• [Aim of the exercise] Restate all of the records below exactly. Do not carry over any image.

======== Supplied entries

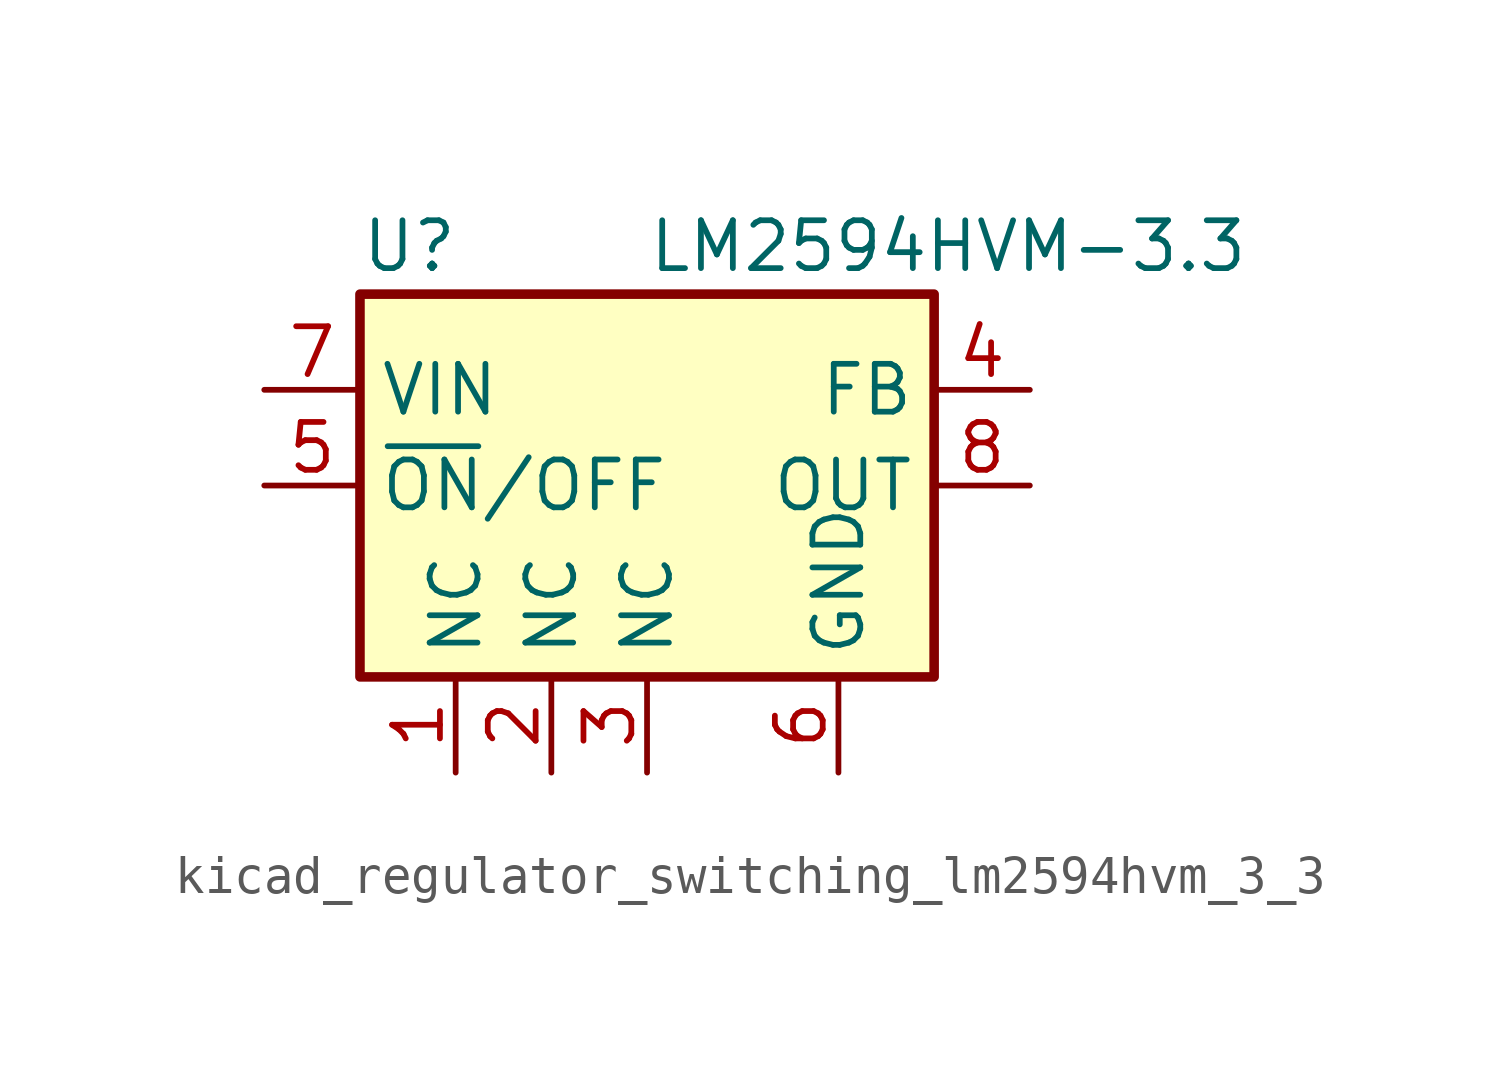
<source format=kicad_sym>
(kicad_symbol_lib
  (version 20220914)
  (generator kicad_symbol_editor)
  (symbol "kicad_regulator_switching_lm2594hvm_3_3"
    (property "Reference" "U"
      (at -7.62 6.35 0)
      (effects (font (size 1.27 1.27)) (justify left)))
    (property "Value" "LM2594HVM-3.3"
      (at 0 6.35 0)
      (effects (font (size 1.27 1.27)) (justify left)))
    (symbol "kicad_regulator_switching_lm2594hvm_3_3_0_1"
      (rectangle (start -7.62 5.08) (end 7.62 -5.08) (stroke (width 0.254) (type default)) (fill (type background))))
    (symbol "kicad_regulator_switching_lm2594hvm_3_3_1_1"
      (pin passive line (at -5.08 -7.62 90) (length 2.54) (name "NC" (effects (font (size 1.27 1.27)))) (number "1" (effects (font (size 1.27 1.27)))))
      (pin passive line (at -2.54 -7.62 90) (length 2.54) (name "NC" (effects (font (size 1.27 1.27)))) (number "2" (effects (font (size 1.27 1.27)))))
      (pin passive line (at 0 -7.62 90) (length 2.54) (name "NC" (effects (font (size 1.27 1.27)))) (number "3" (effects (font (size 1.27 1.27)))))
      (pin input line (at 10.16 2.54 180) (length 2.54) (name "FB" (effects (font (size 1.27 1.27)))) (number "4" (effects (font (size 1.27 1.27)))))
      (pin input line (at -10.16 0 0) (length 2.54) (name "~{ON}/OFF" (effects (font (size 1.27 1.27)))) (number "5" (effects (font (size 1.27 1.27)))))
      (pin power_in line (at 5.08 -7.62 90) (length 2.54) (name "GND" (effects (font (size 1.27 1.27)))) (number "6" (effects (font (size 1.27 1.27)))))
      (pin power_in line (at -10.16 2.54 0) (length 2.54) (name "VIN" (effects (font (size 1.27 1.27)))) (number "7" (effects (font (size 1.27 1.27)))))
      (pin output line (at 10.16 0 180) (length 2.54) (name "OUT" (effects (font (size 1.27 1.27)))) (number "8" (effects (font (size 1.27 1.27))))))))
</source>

================

• [Exercise response]
<source format=kicad_sym>
(kicad_symbol_lib
  (version 20220914)
  (generator kicad_symbol_editor)
  (symbol "kicad_regulator_switching_lm2594hvm_3_3"
    (property "Reference" "U"
      (at -7.62 6.35 0)
      (effects (font (size 1.27 1.27)) (justify left)))
    (property "Value" "LM2594HVM-3.3"
      (at 0 6.35 0)
      (effects (font (size 1.27 1.27)) (justify left)))
    (symbol "kicad_regulator_switching_lm2594hvm_3_3_0_1"
      (rectangle (start -7.62 5.08) (end 7.62 -5.08) (stroke (width 0.254) (type default)) (fill (type background))))
    (symbol "kicad_regulator_switching_lm2594hvm_3_3_1_1"
      (pin passive line (at -5.08 -7.62 90) (length 2.54) (name "NC" (effects (font (size 1.27 1.27)))) (number "1" (effects (font (size 1.27 1.27)))))
      (pin passive line (at -2.54 -7.62 90) (length 2.54) (name "NC" (effects (font (size 1.27 1.27)))) (number "2" (effects (font (size 1.27 1.27)))))
      (pin passive line (at 0 -7.62 90) (length 2.54) (name "NC" (effects (font (size 1.27 1.27)))) (number "3" (effects (font (size 1.27 1.27)))))
      (pin input line (at 10.16 2.54 180) (length 2.54) (name "FB" (effects (font (size 1.27 1.27)))) (number "4" (effects (font (size 1.27 1.27)))))
      (pin input line (at -10.16 0 0) (length 2.54) (name "~{ON}/OFF" (effects (font (size 1.27 1.27)))) (number "5" (effects (font (size 1.27 1.27)))))
      (pin power_in line (at 5.08 -7.62 90) (length 2.54) (name "GND" (effects (font (size 1.27 1.27)))) (number "6" (effects (font (size 1.27 1.27)))))
      (pin power_in line (at -10.16 2.54 0) (length 2.54) (name "VIN" (effects (font (size 1.27 1.27)))) (number "7" (effects (font (size 1.27 1.27)))))
      (pin output line (at 10.16 0 180) (length 2.54) (name "OUT" (effects (font (size 1.27 1.27)))) (number "8" (effects (font (size 1.27 1.27))))))))
</source>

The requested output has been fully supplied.